Every record must come back unchanged, apart from the pictures, which are dropped.

• **Data provided**:
══════════════════════════════

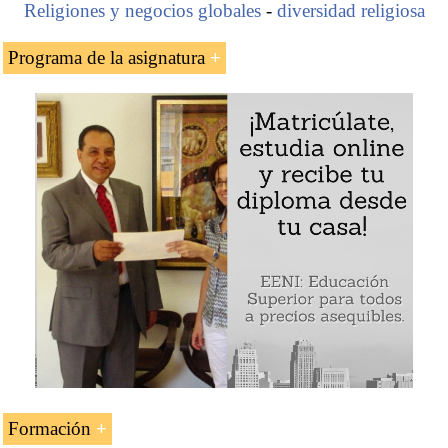
Religiones y negocios globales
-
diversidad religiosa
Programa de la asignatura
El hombre de negocios y filántropo
estadounidense Philip Anschutz
La empresa petrolera Circle A Drilling
Fundación Anschutz
Ejemplo: Philip Anschutz (empresario y filántropo
presbiteriano)
Formación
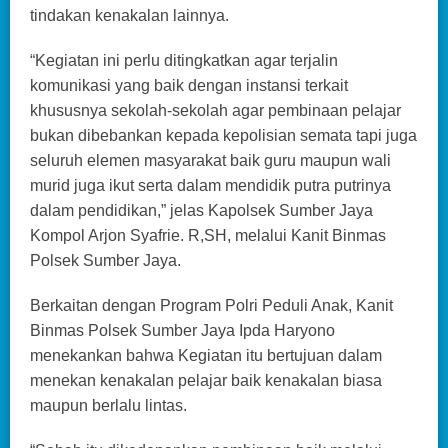
tindakan kenakalan lainnya.
“Kegiatan ini perlu ditingkatkan agar terjalin
komunikasi yang baik dengan instansi terkait
khususnya sekolah-sekolah agar pembinaan pelajar
bukan dibebankan kepada kepolisian semata tapi juga
seluruh elemen masyarakat baik guru maupun wali
murid juga ikut serta dalam mendidik putra putrinya
dalam pendidikan,” jelas Kapolsek Sumber Jaya
Kompol Arjon Syafrie. R,SH, melalui Kanit Binmas
Polsek Sumber Jaya.
Berkaitan dengan Program Polri Peduli Anak, Kanit
Binmas Polsek Sumber Jaya Ipda Haryono
menekankan bahwa Kegiatan itu bertujuan dalam
menekan kenakalan pelajar baik kenakalan biasa
maupun berlalu lintas.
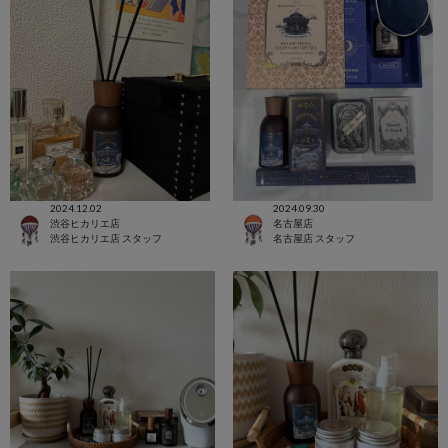
2024.12.02
2024.09.30
渋谷ヒカリエ店
名古屋店
渋谷ヒカリエ店 スタッフ
名古屋店 スタッフ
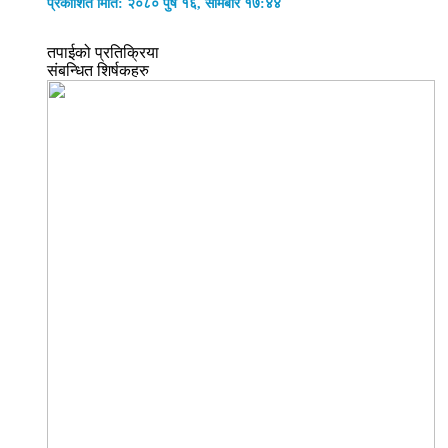
प्रकाशित मिति: २०८० पुष १६, सोमबार १७:४४
तपाईको प्रतिक्रिया
संबन्धित शिर्षकहरु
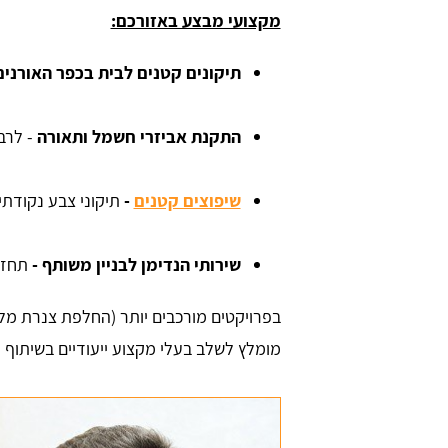
מקצועי מבצע באזורכם:
תיקונים קטנים לבית בכפר האורנים
התקנת אביזרי חשמל ותאורה
- לרב
שיפוצים קטנים
-
תיקוני צבע נקודתי
אוזן
David Tabadi
שירותי הנדימן לבניין משותף -
תחזו
בפרויקטים מורכבים יותר (החלפת צנרת מלא
מומלץ לשלב בעלי מקצוע ייעודיים בשיתוף 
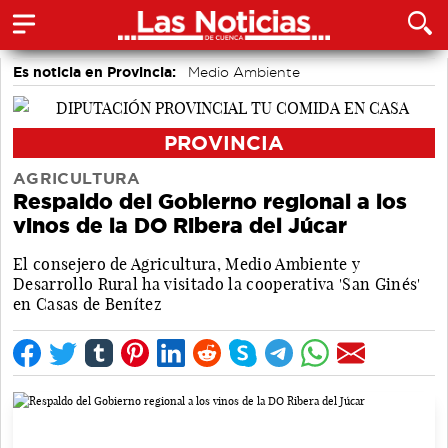
Es noticia en Provincia:
Medio Ambiente
accidentes laborales
PROVINCIA
AGRICULTURA
Respaldo del Gobierno regional a los
vinos de la DO Ribera del Júcar
El consejero de Agricultura, Medio Ambiente y
Desarrollo Rural ha visitado la cooperativa 'San Ginés'
en Casas de Benítez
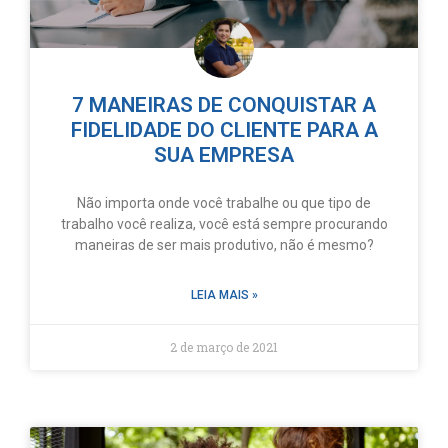
7 MANEIRAS DE CONQUISTAR A
FIDELIDADE DO CLIENTE PARA A
SUA EMPRESA
Não importa onde você trabalhe ou que tipo de
trabalho você realiza, você está sempre procurando
maneiras de ser mais produtivo, não é mesmo?
LEIA MAIS »
2 de março de 2021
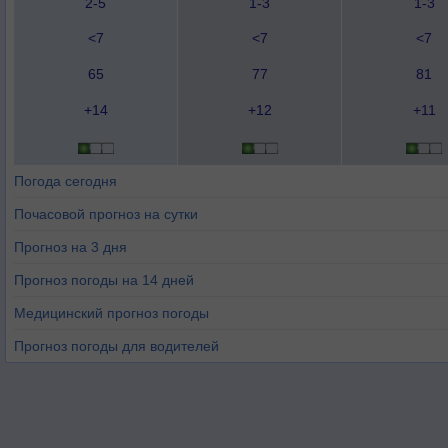
2-5
1-3
1-3
<7
<7
<7
65
77
81
+14
+12
+11
Погода сегодня
Почасовой прогноз на сутки
Прогноз на 3 дня
Прогноз погоды на 14 дней
Медицинский прогноз погоды
Прогноз погоды для водителей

══════════════════════════════

• **Answer to this task**:
Religiones y negocios globales
-
diversidad religiosa
Programa de la asignatura
El hombre de negocios y filántropo
estadounidense Philip Anschutz
La empresa petrolera Circle A Drilling
Fundación Anschutz
Ejemplo: Philip Anschutz (empresario y filántropo
presbiteriano)
Formación
tindakan kenakalan lainnya.
“Kegiatan ini perlu ditingkatkan agar terjalin
komunikasi yang baik dengan instansi terkait
khususnya sekolah-sekolah agar pembinaan pelajar
bukan dibebankan kepada kepolisian semata tapi juga
seluruh elemen masyarakat baik guru maupun wali
murid juga ikut serta dalam mendidik putra putrinya
dalam pendidikan,” jelas Kapolsek Sumber Jaya
Kompol Arjon Syafrie. R,SH, melalui Kanit Binmas
Polsek Sumber Jaya.
Berkaitan dengan Program Polri Peduli Anak, Kanit
Binmas Polsek Sumber Jaya Ipda Haryono
menekankan bahwa Kegiatan itu bertujuan dalam
menekan kenakalan pelajar baik kenakalan biasa
maupun berlalu lintas.
2024.12.02
2024.09.30
渋谷ヒカリエ店
名古屋店
渋谷ヒカリエ店 スタッフ
名古屋店 スタッフ
प्रकाशित मिति: २०८० पुष १६, सोमबार १७:४४
तपाईको प्रतिक्रिया
संबन्धित शिर्षकहरु
מקצועי מבצע באזורכם:
תיקונים קטנים לבית בכפר האורנים
התקנת אביזרי חשמל ותאורה
- לרב
שיפוצים קטנים
-
תיקוני צבע נקודתי
אוזן
David Tabadi
שירותי הנדימן לבניין משותף -
תחזו
בפרויקטים מורכבים יותר (החלפת צנרת מלא
מומלץ לשלב בעלי מקצוע ייעודיים בשיתוף 
Es noticia en Provincia:
Medio Ambiente
accidentes laborales
PROVINCIA
AGRICULTURA
Respaldo del Gobierno regional a los
vinos de la DO Ribera del Júcar
El consejero de Agricultura, Medio Ambiente y
Desarrollo Rural ha visitado la cooperativa 'San Ginés'
en Casas de Benítez
7 MANEIRAS DE CONQUISTAR A
FIDELIDADE DO CLIENTE PARA A
SUA EMPRESA
Não importa onde você trabalhe ou que tipo de
trabalho você realiza, você está sempre procurando
maneiras de ser mais produtivo, não é mesmo?
LEIA MAIS »
2 de março de 2021
2-5
1-3
1-3
<7
<7
<7
65
77
81
+14
+12
+11
Погода сегодня
Почасовой прогноз на сутки
Прогноз на 3 дня
Прогноз погоды на 14 дней
Медицинский прогноз погоды
Прогноз погоды для водителей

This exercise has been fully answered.